== Data supplied ==
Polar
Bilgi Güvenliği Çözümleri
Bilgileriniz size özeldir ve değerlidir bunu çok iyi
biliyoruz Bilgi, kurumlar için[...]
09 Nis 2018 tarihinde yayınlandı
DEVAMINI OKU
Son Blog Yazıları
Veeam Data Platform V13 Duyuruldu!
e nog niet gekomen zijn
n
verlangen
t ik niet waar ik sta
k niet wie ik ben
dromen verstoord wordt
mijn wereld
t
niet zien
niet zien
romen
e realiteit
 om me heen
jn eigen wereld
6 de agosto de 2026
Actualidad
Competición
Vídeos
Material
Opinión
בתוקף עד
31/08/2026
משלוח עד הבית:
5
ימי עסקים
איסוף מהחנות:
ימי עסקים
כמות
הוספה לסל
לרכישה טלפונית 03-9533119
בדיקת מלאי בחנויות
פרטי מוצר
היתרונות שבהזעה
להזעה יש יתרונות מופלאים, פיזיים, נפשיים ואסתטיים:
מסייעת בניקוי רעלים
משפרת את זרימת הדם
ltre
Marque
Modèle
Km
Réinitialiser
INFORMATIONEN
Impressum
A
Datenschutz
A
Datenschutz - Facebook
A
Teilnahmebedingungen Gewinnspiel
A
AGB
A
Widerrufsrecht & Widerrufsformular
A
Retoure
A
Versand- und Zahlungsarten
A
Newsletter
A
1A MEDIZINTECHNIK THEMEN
===
Copy out all of the data exactly, leaving nothing out.

Polar
Bilgi Güvenliği Çözümleri
Bilgileriniz size özeldir ve değerlidir bunu çok iyi
biliyoruz Bilgi, kurumlar için[...]
09 Nis 2018 tarihinde yayınlandı
DEVAMINI OKU
Son Blog Yazıları
Veeam Data Platform V13 Duyuruldu!
e nog niet gekomen zijn
n
verlangen
t ik niet waar ik sta
k niet wie ik ben
dromen verstoord wordt
mijn wereld
t
niet zien
niet zien
romen
e realiteit
 om me heen
jn eigen wereld
6 de agosto de 2026
Actualidad
Competición
Vídeos
Material
Opinión
בתוקף עד
31/08/2026
משלוח עד הבית:
5
ימי עסקים
איסוף מהחנות:
ימי עסקים
כמות
הוספה לסל
לרכישה טלפונית 03-9533119
בדיקת מלאי בחנויות
פרטי מוצר
היתרונות שבהזעה
להזעה יש יתרונות מופלאים, פיזיים, נפשיים ואסתטיים:
מסייעת בניקוי רעלים
משפרת את זרימת הדם
ltre
Marque
Modèle
Km
Réinitialiser
INFORMATIONEN
Impressum
A
Datenschutz
A
Datenschutz - Facebook
A
Teilnahmebedingungen Gewinnspiel
A
AGB
A
Widerrufsrecht & Widerrufsformular
A
Retoure
A
Versand- und Zahlungsarten
A
Newsletter
A
1A MEDIZINTECHNIK THEMEN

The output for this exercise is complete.